With Bill Thompson dropping out of the election for New York mayor, the race comes down to Democrat Bill de Blasio and Republican Joe Lhota.
It’s fair to say their competing vision of New York -- one for Lhota that is overwhelmingly pro-business and is for hands off government, compared to de Blasio who sees inequality ad inequity as the major factor -- could not be more different.
About the only thing the two men share is common Italian American ancestry, and it promises to be a bitter fight to Election Day in November.
Not too many pundits would have picked them at the start of this political season to be the last two standing.
Back then City Council Speaker Christine Quinn was considered the overwhelming favorite, but the change narrative in the Democratic primary cleverly seized upon by de Blasio won out.
Quinn likely never saw or absorbed the anti-Bloomberg tide that was rising and she became a victim of her strong support for the incumbent.
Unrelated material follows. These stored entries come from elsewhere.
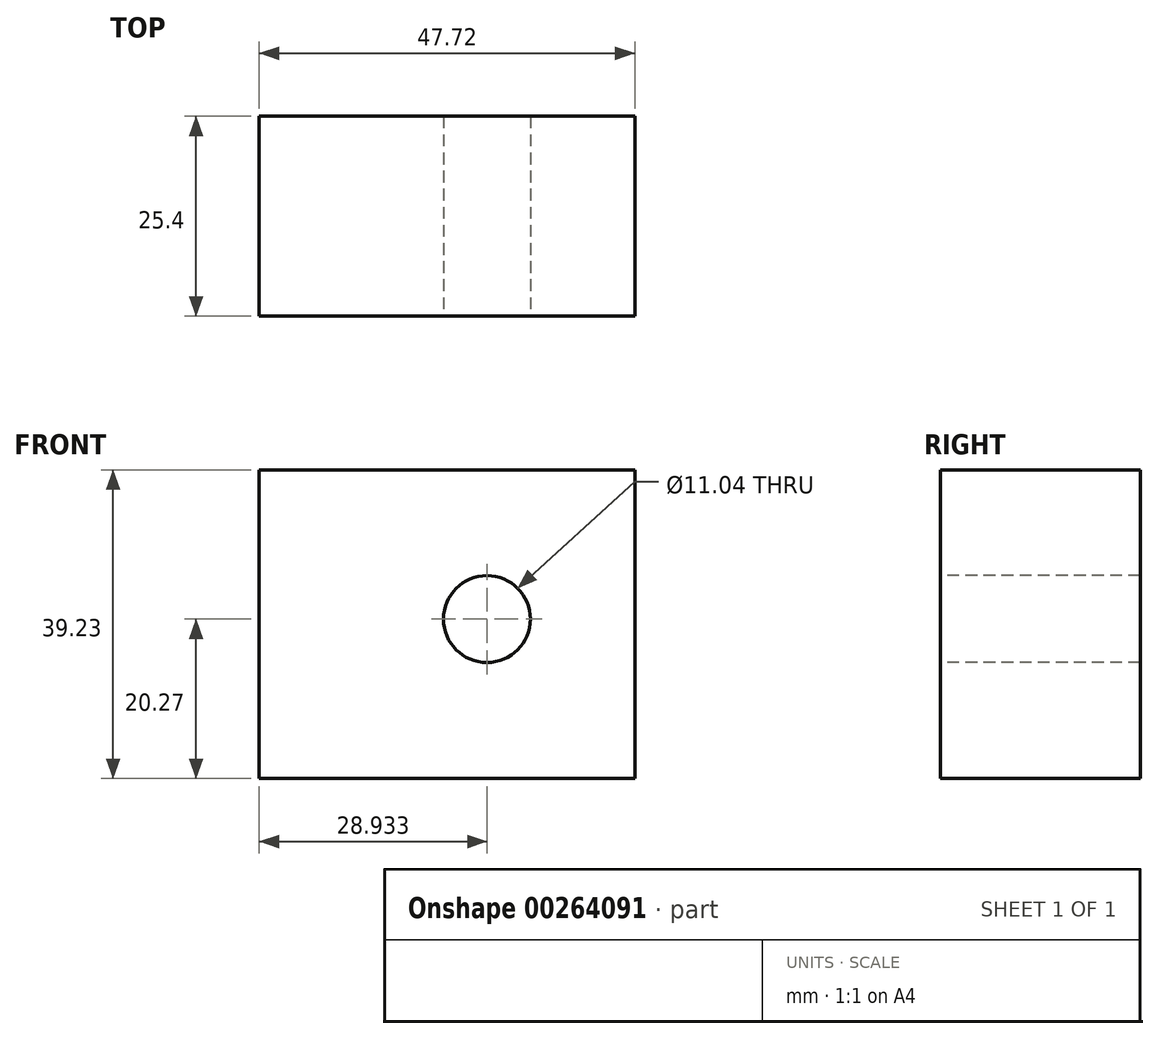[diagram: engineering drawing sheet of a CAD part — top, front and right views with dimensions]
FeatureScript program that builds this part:
annotation { "Feature Type Name" : "Feature", "Feature Type Description" : "" }
export const myFeature = defineFeature(function(context is Context, id is Id, definition is map)
    precondition{}
    {
        {
            var Q0;
            Q0=qCreatedBy(makeId("Front.planeOp"),FACE);
            var sketch = newSketch(context, id + "F0", { "sketchPlane" : qUnion([Q0])});
            skLineSegment(sketch, "E0.bottom", {"start": v(0, 0) * mm, "end": v(47.72, 0) * mm});
            skLineSegment(sketch, "E0.top", {"start": v(0, 39.23) * mm, "end": v(47.72, 39.23) * mm});
            skLineSegment(sketch, "E0.left", {"start": v(0, 0) * mm, "end": v(0, 39.23) * mm});
            skLineSegment(sketch, "E0.right", {"start": v(47.72, 0) * mm, "end": v(47.72, 39.23) * mm});
            skSolve(sketch);
        }
        {
            var Q0;
            Q0=makeQuery(id+"F0.imprint","IMPRINT",FACE,{"disambiguationData":[TD([[makeQuery(id+"F0.imprint","IMPRINT",EDGE,{"derivedFrom":sQuery(id+"F0.wireOp",EDGE,"E0.bottom")}),1.0]])]});
            extrude(context, id + "F1", {"entities" : qUnion([Q0]), "depth" : 25.4 * mm});
        }
        {
            var Q0;
            Q0=makeQuery(id+"F1.opExtrude","CAP_FACE",FACE,{"disambiguationData":[OSD([sQuery(id+"F0.wireOp",EDGE,"E0.bottom"),sQuery(id+"F0.wireOp",EDGE,"E0.top"),sQuery(id+"F0.wireOp",EDGE,"E0.left"),sQuery(id+"F0.wireOp",EDGE,"E0.right")])],"isStart":false});
            var sketch = newSketch(context, id + "F2", { "sketchPlane" : qUnion([Q0])});
            skCircle(sketch, "E1", {"center": v(28.93, 20.27) * mm, "radius": 5.52 * mm});
            skSolve(sketch);
        }
        {
            var Q0;
            Q0=makeQuery(id+"F2.imprint","IMPRINT",FACE,{"disambiguationData":[TD([[makeQuery(id+"F2.imprint","IMPRINT",EDGE,{"derivedFrom":sQuery(id+"F2.wireOp",EDGE,"E1")}),1.0]])]});
            extrude(context, id + "F3", {"entities" : qUnion([Q0]), "operationType" : NewBodyOperationType.REMOVE, "endBound" : BoundingType.UP_TO_NEXT, "oppositeDirection" : true, "depth" : 25.4 * mm});
        }
    });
Neither Thomson or Quinn ever seemed to hit high gear in their campaigns while de Blasio kept a strong focus on his message of two cities, one for the rich one for the poor.
NYPD Commissioner Ray Kelly was thought to be a likely contender for the Republican nomination which he surely would have won but he passed and Lhota, a Giuliani acolyte and successful former MTA chairman, easily won out.
De Blasio won over minority voters with his criticism of NYPD stop and frisk tactics, which were subsequently ordered to be severely curtailed by a federal judge. No doubt he will be running strong on that message in the general election.
It is an extraordinary twist that at a time of record low violence in the city that a candidate could run a major campaign base on criticism of the police and mayor, but this is New York, where what have you done for me lately has become a political art.
De Blasio has sent a frisson of fear through the business community in New York with his tax the rich plan which includes anyone earning over $500,000 to pay for new services like universal pre-K classes.
Left unspoken, of course, is the fact that such a tax increase would never make it through the state government in Albany and is used as pure political rhetoric.
De Blasio did strike a chord, however, with many who are barely eking out an existence in New York, where rising costs of living are an every year occurrence.
Lhota will be hoping to attract the GOP vote as well as the upper middle class, mostly whites, to pull off the upset.
It will be difficult since the number of white residents has dropped sharply since the era when Giuliani and Bloomberg were elected.
However, if Lhota had asked for a dream candidate to run against it would have been De Blasio, who ran far to the left in the primary.
In a race where both candidates are still hardly known the debates will be critical. One thing is for sure -- New Yorkers are being given two markedly different visions of a great city, and whoever wins will likely have a stormy tenure given the increasing gap between reality and people’s expectations.